IWMI’s value proposition is unique. It rests on a track record of more than 30 years of rigorous, solutions-oriented water management research, built on long term partnerships at local, country and regional levels, and a sustained field presence across Africa and Asia. IWMI brings a robust and growing track record in implementing evidence-based agribusiness accelerator programs targeted at scaling agrifood system innovations in Africa. IWMI has pioneered and expanded methods around science-driven business acceleration and scaling in multilateral projects as well as the OneCG portfolio (AICCRA, Ukama Ustawi, WE4F) and is adapting the end-to-end methodology to scale CGIAR research innovation, tools and knowledge through private sector innovators in a humanitarian, development and peace context.
IWMI is also a Research Center of CGIAR, the world’s largest agricultural research partnership. The CGIAR unites leading agricultural research organizations and possesses a vast network of expertise, resources, research findings and capacity that will be leveraged by the UN World Food Program (WFP) Innovation Accelerator. By collaborating with CGIAR, the WFP Innovation Accelerator can tap into cutting-edge research, data-driven solutions, and further best practices in food systems innovation, food security, sustainable resource management and climate security.
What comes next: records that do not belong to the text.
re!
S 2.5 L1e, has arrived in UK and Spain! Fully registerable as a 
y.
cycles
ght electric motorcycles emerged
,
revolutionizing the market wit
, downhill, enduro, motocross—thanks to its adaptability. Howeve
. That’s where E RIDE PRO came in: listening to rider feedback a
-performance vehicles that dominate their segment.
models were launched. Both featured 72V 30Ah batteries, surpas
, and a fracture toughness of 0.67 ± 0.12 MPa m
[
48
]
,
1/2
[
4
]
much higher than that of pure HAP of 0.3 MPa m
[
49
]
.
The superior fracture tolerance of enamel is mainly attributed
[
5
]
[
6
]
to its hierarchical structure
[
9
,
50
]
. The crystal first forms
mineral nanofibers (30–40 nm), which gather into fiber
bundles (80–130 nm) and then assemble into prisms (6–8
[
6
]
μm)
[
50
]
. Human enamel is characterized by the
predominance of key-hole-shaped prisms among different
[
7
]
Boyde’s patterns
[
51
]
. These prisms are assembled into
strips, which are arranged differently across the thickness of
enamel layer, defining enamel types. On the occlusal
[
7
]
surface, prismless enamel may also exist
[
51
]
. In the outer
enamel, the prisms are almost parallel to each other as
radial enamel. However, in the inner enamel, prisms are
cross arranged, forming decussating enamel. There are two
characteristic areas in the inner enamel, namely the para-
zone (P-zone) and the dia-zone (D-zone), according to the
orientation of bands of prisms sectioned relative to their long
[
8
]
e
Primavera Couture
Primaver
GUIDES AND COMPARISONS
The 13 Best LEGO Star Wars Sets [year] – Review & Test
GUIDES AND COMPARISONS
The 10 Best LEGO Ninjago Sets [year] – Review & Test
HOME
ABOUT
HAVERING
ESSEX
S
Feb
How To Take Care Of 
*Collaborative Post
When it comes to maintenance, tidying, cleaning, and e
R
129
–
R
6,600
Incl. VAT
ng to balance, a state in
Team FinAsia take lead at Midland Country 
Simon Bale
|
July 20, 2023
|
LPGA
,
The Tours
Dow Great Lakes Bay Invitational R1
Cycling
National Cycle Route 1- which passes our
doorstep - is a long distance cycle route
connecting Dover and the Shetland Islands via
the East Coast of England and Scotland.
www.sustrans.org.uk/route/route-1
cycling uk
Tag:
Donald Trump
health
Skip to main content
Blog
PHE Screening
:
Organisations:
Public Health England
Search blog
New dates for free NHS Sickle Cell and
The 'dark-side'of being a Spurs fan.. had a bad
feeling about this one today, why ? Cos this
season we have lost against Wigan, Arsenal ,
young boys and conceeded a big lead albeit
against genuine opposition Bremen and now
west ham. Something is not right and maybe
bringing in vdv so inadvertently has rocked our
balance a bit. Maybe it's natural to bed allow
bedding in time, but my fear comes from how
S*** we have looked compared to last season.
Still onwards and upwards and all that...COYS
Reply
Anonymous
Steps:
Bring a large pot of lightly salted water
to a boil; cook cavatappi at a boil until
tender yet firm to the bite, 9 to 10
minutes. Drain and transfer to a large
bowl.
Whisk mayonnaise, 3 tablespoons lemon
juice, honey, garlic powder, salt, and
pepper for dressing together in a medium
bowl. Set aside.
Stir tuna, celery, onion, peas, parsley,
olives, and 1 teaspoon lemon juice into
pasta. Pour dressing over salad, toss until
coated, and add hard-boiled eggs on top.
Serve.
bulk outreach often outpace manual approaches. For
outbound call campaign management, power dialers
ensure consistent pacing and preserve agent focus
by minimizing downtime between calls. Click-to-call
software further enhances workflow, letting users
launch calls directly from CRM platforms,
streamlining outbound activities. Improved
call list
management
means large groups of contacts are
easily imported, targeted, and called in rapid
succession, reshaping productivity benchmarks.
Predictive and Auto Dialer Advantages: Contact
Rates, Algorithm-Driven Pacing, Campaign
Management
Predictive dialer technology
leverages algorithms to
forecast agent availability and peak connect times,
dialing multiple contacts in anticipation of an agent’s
This collaboration enables a refined comprehension of the challenges faced in fragile settings, allowing for context-specific interventions that can effectively address issues like food insecurity, land degradation, and water scarcity. By accessing the specialized knowledge within the CGIAR’s Fragility Conflict and Migration (FCM) initiative and additional CGIAR actors, the partnership can ensure the likelihood of success for scaling scientifically validated, climate-smart solutions in the sector, as well as to provide the science-based evidence for inclusive sustainability impact.
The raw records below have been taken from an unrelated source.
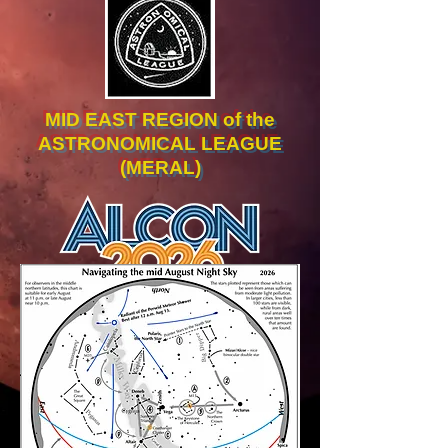
MID EAST REGION of the
ASTRONOMICAL LEAGUE
(MERAL)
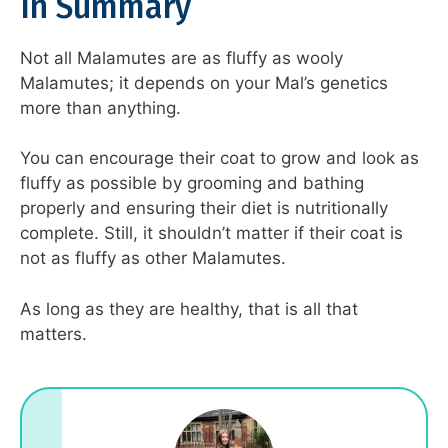
In Summary
Not all Malamutes are as fluffy as wooly
Malamutes; it depends on your Mal’s genetics
more than anything.
You can encourage their coat to grow and look as
fluffy as possible by grooming and bathing
properly and ensuring their diet is nutritionally
complete. Still, it shouldn’t matter if their coat is
not as fluffy as other Malamutes.
As long as they are healthy, that is all that
matters.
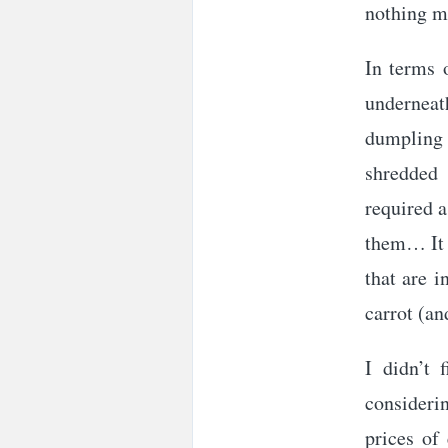
nothing m
In terms 
underneat
dumpling 
shredded 
required a
them… It w
that are i
carrot (a
I didn’t 
considerin
prices of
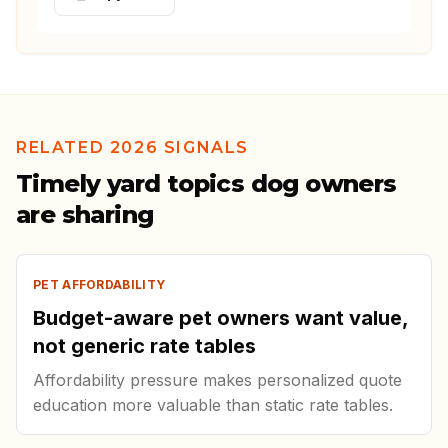
RELATED 2026 SIGNALS
Timely yard topics dog owners
are sharing
PET AFFORDABILITY
Budget-aware pet owners want value,
not generic rate tables
Affordability pressure makes personalized quote
education more valuable than static rate tables.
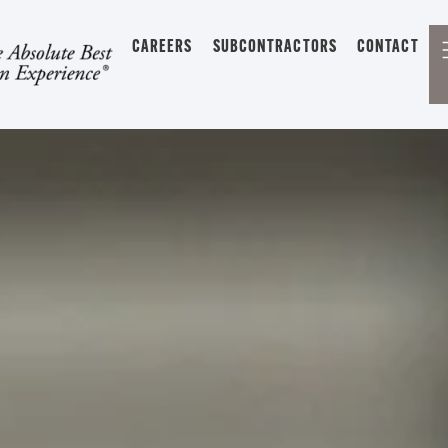
CAREERS
SUBCONTRACTORS
CONTACT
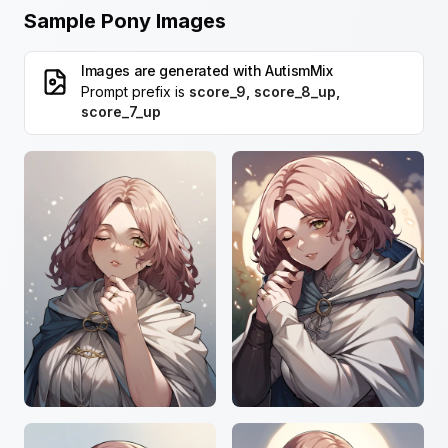
Sample Pony Images
Images are generated with
AutismMix
Prompt prefix is
score_9, score_8_up,
score_7_up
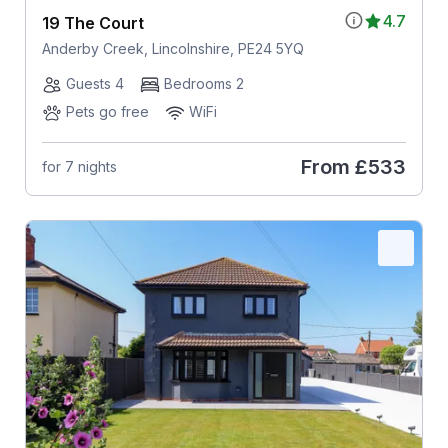
4.7
19 The Court
Anderby Creek, Lincolnshire, PE24 5YQ
Guests 4
Bedrooms 2
Pets go free
WiFi
From
£533
for 7 nights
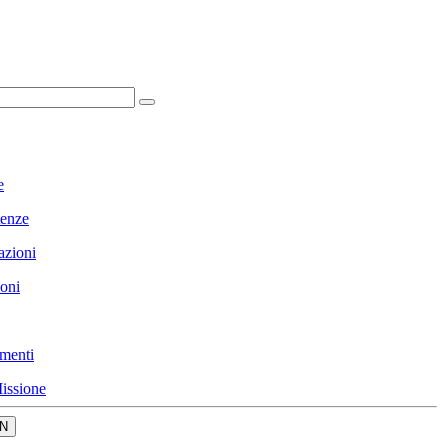
e
enze
azioni
ioni
menti
issione
N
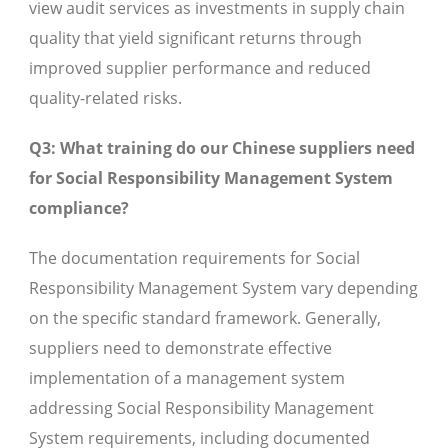
view audit services as investments in supply chain
quality that yield significant returns through
improved supplier performance and reduced
quality-related risks.
Q3: What training do our Chinese suppliers need
for Social Responsibility Management System
compliance?
The documentation requirements for Social
Responsibility Management System vary depending
on the specific standard framework. Generally,
suppliers need to demonstrate effective
implementation of a management system
addressing Social Responsibility Management
System requirements, including documented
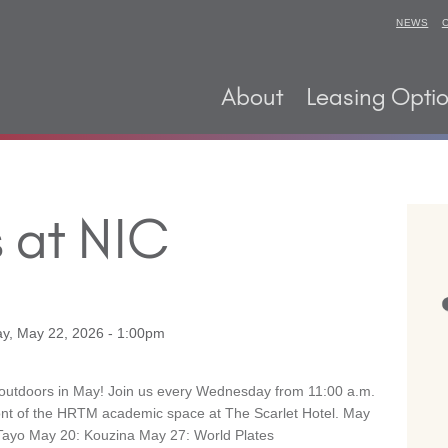
NEWS
About
Leasing Opti
 at NIC
ay, May 22, 2026 - 1:00pm
 outdoors in May! Join us every Wednesday from 11:00 a.m.
front of the HRTM academic space at The Scarlet Hotel. May
ayo May 20: Kouzina May 27: World Plates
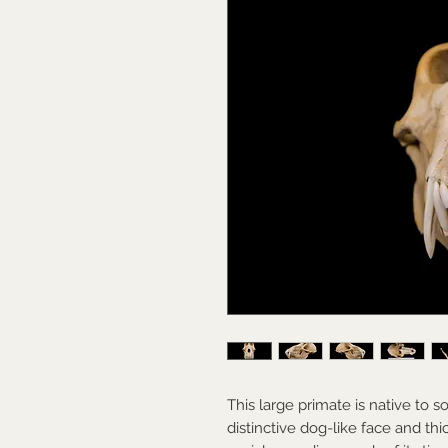
This large primate is native to s
distinctive dog-like face and thick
Given the compounding challenges, the purpose of this program is to identify and enable the scaling of high-impact, high potential innovations which promote the resilience of Food, Land and Water Systems (FLWS) in Fragile and Conflict Affected Settings (FCAs) in migrant and host communities — thus enabling food and nutrition security, climate resilience, social cohesion, and sustainability in emergency and humanitarian settings. In order to achieve this purpose, the program will source high potential innovations, award grants to said innovations, promote capacity building of innovations with a local footprint, and harness the immense technical expertise of CGIAR scientists to support the innovations.